Interesting observation 3: During the semi-tryptic and no enzyme search, PD 2.0 doesn't make an index. It says so here (highlighted). I circled and drew a smily face around the 2 missed cleavage search that took 1 min. I'm not entirely sure why, though I'm gonna blame it on cold medicine.
Okay, the next question that pops into my strangely performing brain is this: Did I gain anything here?
Here are the number of peptides from each run:
1) 6675
2) 8068
3) 8068
4) 8863
5) 9044
Interesting. Recently, I began working on making videos for Protein Metrics nodes for PD. When I ran this same dataset with the Preview node, it told me that 15 or so percent of my cleavage sites were missed. That comes dangerously close to being right on the money (15% more than 6675 is ~7700). Interestingly, we didn't gain anything at all by looking at the second missed cleavage event. At 15% probability, missing 2 seems unlikely but to gain exactly zero? Seems like a big coincidence. I'll rerun this one later and update if necessary. The interesting thing is that the semi-tryptic search did the best. It took a whole lot more time to run, but it came back with the most peptides. I did my old manual verification sampling trick and I think these are good matches.

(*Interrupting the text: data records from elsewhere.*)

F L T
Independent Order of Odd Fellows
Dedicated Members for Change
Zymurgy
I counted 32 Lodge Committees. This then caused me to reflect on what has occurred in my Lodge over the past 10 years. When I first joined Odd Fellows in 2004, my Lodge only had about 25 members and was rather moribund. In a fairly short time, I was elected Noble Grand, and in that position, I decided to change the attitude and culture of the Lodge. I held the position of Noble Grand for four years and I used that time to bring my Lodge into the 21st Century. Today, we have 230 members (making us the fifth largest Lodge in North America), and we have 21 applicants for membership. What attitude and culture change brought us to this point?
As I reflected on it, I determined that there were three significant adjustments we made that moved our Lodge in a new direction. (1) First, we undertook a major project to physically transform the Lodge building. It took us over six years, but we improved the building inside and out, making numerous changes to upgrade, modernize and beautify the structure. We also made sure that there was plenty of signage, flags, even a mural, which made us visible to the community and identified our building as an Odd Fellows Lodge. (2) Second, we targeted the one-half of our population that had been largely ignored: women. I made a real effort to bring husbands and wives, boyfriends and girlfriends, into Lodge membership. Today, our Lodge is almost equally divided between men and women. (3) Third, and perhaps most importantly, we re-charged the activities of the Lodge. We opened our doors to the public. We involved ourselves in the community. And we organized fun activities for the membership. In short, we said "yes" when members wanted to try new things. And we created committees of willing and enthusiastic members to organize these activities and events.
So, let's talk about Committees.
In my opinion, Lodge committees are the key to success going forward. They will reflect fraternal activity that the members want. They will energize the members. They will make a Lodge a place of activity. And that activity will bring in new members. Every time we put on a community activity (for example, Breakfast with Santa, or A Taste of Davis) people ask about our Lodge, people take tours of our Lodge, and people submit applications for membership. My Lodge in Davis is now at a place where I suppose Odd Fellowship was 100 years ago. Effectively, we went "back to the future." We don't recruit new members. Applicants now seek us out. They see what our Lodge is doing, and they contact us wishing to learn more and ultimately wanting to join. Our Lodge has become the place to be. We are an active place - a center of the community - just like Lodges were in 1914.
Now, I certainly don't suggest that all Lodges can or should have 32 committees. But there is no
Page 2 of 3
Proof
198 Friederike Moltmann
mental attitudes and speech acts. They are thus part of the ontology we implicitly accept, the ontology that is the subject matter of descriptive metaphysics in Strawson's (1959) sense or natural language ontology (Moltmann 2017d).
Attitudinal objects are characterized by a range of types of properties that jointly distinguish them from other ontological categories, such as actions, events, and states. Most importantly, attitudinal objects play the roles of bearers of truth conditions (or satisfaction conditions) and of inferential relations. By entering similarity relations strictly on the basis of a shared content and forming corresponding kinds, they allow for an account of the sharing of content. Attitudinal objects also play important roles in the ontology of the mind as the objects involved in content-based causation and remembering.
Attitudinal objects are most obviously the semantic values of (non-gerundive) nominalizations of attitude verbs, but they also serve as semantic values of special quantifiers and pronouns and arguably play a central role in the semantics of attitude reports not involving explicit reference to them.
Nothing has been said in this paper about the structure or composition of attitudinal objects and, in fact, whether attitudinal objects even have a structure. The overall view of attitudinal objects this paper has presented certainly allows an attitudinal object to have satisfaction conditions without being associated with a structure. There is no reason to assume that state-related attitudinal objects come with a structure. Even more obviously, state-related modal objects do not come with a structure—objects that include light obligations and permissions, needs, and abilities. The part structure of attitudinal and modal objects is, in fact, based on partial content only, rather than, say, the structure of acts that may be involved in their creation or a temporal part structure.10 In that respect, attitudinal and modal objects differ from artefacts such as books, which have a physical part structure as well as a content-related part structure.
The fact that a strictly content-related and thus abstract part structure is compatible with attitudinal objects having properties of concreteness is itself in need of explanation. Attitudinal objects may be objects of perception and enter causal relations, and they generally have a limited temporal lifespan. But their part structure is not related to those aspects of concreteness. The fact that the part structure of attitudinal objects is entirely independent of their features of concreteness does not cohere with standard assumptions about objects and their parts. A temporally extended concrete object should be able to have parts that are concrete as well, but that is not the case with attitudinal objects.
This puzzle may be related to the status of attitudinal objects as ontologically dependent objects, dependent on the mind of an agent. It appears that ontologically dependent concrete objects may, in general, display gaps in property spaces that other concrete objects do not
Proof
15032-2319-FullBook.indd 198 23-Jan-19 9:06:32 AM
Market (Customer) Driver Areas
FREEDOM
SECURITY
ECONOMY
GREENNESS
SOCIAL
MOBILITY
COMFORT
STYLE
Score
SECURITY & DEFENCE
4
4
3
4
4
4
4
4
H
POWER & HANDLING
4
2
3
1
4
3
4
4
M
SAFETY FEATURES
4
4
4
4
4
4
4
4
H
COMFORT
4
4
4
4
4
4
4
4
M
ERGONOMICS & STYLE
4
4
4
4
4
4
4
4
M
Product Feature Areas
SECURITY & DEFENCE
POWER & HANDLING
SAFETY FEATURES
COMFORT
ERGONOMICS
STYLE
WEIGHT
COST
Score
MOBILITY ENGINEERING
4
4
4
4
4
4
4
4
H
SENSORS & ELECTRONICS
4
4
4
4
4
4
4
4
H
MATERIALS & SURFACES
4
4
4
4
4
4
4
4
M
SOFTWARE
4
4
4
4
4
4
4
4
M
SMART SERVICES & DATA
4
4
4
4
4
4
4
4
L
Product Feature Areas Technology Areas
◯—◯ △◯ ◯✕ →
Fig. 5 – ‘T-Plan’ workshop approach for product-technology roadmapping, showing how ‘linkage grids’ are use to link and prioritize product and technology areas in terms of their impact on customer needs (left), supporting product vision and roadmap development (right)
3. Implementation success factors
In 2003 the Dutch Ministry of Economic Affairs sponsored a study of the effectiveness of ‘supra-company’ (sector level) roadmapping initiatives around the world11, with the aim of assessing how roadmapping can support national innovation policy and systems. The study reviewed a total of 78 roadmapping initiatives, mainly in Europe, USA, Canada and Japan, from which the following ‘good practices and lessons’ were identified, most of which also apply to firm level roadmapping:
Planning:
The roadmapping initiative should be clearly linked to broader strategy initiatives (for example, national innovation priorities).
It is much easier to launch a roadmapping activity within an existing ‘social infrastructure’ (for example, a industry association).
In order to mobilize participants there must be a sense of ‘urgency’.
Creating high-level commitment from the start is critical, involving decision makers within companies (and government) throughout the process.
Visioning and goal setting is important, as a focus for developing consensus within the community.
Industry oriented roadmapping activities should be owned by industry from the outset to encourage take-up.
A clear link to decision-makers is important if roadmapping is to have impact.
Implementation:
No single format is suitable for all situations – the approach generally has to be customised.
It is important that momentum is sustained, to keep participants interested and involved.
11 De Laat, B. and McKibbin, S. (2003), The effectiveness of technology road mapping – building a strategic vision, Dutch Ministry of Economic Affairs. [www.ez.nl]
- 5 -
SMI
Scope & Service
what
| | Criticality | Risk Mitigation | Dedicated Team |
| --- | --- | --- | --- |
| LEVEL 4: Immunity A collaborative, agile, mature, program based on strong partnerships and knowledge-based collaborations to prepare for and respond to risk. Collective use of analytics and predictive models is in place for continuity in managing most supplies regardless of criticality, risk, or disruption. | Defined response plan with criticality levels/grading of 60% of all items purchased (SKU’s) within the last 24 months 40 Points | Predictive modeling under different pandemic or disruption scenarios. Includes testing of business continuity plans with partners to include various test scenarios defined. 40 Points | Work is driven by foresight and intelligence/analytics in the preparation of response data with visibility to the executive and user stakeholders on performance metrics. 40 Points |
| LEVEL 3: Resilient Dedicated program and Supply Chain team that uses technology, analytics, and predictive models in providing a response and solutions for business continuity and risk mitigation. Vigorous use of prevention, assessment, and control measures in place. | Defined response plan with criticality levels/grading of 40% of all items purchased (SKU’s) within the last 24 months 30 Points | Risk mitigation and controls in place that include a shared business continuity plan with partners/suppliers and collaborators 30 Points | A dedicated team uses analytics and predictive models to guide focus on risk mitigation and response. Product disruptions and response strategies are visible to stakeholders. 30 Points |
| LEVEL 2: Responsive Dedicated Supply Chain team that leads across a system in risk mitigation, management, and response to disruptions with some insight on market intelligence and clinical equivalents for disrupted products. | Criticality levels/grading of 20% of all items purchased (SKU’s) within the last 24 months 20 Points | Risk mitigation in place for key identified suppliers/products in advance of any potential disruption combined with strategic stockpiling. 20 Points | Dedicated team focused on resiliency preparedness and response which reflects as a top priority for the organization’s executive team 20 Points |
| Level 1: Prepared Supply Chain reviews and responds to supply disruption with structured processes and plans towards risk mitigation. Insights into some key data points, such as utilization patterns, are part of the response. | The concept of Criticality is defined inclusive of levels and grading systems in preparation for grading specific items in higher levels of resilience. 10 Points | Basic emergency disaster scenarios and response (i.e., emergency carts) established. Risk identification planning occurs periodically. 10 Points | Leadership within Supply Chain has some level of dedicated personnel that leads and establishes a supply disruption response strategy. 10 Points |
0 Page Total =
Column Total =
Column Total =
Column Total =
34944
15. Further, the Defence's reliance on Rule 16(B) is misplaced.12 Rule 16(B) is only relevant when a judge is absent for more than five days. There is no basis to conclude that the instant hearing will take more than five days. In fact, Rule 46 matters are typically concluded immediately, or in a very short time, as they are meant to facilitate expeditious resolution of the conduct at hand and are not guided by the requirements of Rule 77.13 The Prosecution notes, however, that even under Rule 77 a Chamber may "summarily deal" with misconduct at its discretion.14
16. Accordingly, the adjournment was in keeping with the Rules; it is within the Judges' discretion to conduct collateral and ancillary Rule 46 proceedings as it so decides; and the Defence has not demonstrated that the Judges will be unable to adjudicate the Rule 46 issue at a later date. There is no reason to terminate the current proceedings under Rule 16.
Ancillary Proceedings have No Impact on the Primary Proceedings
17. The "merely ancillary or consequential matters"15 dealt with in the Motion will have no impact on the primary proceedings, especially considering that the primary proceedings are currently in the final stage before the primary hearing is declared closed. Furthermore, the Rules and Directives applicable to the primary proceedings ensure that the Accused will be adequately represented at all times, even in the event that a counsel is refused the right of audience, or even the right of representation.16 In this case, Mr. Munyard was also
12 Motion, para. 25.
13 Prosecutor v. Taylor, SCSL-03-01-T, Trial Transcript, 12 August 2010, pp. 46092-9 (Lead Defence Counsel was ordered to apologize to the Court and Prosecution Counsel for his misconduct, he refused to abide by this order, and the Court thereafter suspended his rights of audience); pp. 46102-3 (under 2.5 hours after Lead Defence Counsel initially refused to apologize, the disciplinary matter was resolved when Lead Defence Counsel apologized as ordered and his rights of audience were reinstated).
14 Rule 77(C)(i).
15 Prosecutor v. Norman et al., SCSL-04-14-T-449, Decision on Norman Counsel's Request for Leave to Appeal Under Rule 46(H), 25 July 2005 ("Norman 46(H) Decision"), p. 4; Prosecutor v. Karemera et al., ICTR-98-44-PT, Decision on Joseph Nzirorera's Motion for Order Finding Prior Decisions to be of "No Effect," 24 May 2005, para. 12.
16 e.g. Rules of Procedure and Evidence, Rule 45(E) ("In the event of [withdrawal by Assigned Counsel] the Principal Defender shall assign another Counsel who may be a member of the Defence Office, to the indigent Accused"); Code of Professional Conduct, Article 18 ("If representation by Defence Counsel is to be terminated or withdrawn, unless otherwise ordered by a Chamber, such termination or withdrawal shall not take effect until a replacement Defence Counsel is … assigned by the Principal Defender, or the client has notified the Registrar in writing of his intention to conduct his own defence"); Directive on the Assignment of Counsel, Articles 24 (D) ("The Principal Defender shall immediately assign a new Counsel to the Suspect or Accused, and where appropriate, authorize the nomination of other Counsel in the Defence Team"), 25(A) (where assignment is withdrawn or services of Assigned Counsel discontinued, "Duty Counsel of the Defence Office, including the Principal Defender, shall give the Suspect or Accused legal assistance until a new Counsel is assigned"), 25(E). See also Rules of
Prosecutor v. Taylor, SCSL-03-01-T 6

I guess, for high resolution MS/MS sequences and small databases, you might as well use a couple of missed cleavages for searching. It won't affect a high end PC running SequestHT hardly at all. But I think we learned that Trypsin isn't perfect. It is supposed to cut at K and R. And it does...most of the time... but it misses sometimes, at least 15% of the time it will blow right by a K or R and go to the next one. However, it might make more mistakes than that. I'm sure this is in the literature somewhere!